A response to 'Strong Encryption and Death'

I recently read an article on the TriLUG blog mirror discussing access to data after the death of the owner. I've also given this a lot of thought as well and had previously come to the same conclusion as the original author of the article has:

"I created a file called “deathnote.txt” which I then encrypted using GPG.  This will encrypt the file so that both Bob and Alice can read it (and I can too). I then sent it to several friends unrelated to them with instructions that, upon my death (but not before), please send this file to Bob and Alice."

—Tarus

To be honest, I didn't actually go through with this project as there were just too many variables that I hadn't figured out.  There is a lot of trust involved in this that potentially requires a very small number of people (2) to really hose things up.  It's not that I wouldn't trust my "trusted friends" with the responsibility but it potentially makes them targets and two is just a really low threshold for an adversary to recover this information.

What really threw me was that the author also included a copy of his private key in case they couldn't locate it on his computer to, I'm assuming here, access other data.  I have one word for this: NOPE!

Okay, short of the private key thing, what was proposed was quite logical.  Like I said above, I had a very similar idea a while back. Springboarding from that idea, I'd like to propose another layer of security into this whole process.

Splitting up the data

So you have your encrypted blob of information that goes to person A when you kick off but you don't want person A to have it before.  Import some trusted friends and you have a means of providing the information to person A upon your demise.  But letting a single person, or even two people, control this information is dangerous.  What if you could split up that data into further encrypted parts and handed those parts out to several friends?  Then, not one single person would hold all the information.  You'd likely want some overlap so that you wouldn't need ALL the friends to present the information (maybe it got lost, maybe the friend got hit by the same bus that you did, etc) so we'd want to build in a little redundancy.

ssss

Shamir's Secret Sharing Scheme (ssss) is a neat piece of software that takes some information, encrypts it, and then break it into pieces.  Redundancy can be added so that not all parts are required to reassemble the data (think RAID 5).

"In cryptography, a secret sharing scheme is a method for distributing a *secret* amongst a group of participants, each of which is allocated a share of the secret. The secret can only be reconstructed when the shares are combined together; individual shares are of no use on their own."

—From the SSSS website

Implementing the solution

Because ssss can only share relatively small strings (less than 1024 bits), my "death" instructions would likely need to be stored whole as a cipher text and the key (symmetric) being the shared object.

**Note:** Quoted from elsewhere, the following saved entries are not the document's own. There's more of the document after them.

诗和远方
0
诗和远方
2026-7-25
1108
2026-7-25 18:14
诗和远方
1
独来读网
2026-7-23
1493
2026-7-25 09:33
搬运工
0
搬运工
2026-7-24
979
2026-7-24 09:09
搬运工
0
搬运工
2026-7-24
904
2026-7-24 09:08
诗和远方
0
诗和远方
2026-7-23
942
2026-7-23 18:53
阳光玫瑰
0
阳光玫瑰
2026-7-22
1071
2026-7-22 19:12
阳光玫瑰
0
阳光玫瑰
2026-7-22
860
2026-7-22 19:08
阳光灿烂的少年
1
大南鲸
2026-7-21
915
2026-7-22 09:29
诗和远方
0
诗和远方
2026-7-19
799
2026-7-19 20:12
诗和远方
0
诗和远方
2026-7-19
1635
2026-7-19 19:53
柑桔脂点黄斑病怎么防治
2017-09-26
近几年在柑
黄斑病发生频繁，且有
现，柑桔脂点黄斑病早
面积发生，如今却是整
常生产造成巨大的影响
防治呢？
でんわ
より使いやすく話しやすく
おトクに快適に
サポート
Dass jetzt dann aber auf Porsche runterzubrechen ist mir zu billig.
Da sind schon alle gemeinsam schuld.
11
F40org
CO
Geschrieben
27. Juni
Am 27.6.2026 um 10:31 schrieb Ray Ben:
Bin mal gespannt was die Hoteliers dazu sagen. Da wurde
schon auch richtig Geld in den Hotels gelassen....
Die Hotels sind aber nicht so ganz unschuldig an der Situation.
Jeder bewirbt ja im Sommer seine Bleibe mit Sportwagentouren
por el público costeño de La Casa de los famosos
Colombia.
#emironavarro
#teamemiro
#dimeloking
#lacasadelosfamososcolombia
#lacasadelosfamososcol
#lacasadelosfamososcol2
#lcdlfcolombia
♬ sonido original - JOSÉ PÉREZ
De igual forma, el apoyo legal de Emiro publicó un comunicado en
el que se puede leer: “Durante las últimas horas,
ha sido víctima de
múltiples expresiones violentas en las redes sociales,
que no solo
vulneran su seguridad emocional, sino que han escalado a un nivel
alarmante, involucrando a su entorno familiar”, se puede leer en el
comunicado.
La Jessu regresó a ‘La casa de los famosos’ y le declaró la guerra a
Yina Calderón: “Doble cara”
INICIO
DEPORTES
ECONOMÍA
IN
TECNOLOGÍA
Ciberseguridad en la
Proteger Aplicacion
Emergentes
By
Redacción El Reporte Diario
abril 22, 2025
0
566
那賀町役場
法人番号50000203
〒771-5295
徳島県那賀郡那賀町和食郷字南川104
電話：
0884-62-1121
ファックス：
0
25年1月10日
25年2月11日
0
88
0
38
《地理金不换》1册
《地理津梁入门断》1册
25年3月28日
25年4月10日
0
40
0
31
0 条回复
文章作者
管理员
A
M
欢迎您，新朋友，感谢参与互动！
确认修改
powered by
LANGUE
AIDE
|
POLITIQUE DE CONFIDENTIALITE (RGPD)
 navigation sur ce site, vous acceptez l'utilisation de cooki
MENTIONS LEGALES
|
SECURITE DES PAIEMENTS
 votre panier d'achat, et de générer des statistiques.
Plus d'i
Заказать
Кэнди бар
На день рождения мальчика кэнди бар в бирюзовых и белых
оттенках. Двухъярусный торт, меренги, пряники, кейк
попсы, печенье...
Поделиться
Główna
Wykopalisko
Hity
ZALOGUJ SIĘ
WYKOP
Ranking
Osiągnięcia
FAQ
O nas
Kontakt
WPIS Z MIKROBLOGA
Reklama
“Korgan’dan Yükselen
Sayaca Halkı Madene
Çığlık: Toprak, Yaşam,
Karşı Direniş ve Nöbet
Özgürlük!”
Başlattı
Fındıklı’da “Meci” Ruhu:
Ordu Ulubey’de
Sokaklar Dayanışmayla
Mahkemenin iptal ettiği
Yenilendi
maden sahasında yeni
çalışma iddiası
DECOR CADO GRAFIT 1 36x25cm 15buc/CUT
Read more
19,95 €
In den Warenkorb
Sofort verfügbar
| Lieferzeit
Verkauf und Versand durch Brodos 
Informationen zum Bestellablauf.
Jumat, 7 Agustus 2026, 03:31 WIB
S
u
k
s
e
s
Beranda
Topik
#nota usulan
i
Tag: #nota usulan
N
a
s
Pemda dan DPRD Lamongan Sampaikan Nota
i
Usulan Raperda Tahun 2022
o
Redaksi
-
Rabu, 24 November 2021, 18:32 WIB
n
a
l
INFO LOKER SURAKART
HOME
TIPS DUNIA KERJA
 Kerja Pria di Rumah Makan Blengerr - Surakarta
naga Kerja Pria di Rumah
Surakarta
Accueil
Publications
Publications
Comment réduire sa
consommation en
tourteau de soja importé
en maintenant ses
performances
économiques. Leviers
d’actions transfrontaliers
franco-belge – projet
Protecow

The other piece of this solution would be whom to get to hold the shared bits of keys.  It would likely be best if the individuals were not only trusted but also didn't know the others involved in the share.  That way there is a smaller chance that these individuals could get together to put the key back together.

Also, if person A is the one holding the cipher text, even if the individuals did find each other they would only have a key and not be able to decode the actual texts.

Conclusion

I'm quite happy that I read the original article and I hope to do the same thing that the author did before I kick the bucket.  I'm quite sure that there are other ways to do what Tarus and I wrote about and actual implementation will vary depending upon the individual, their technical level, and their personal privacy requirements.  This problem, though, is one that deserves to be solved as more and more of our information is kept digitally.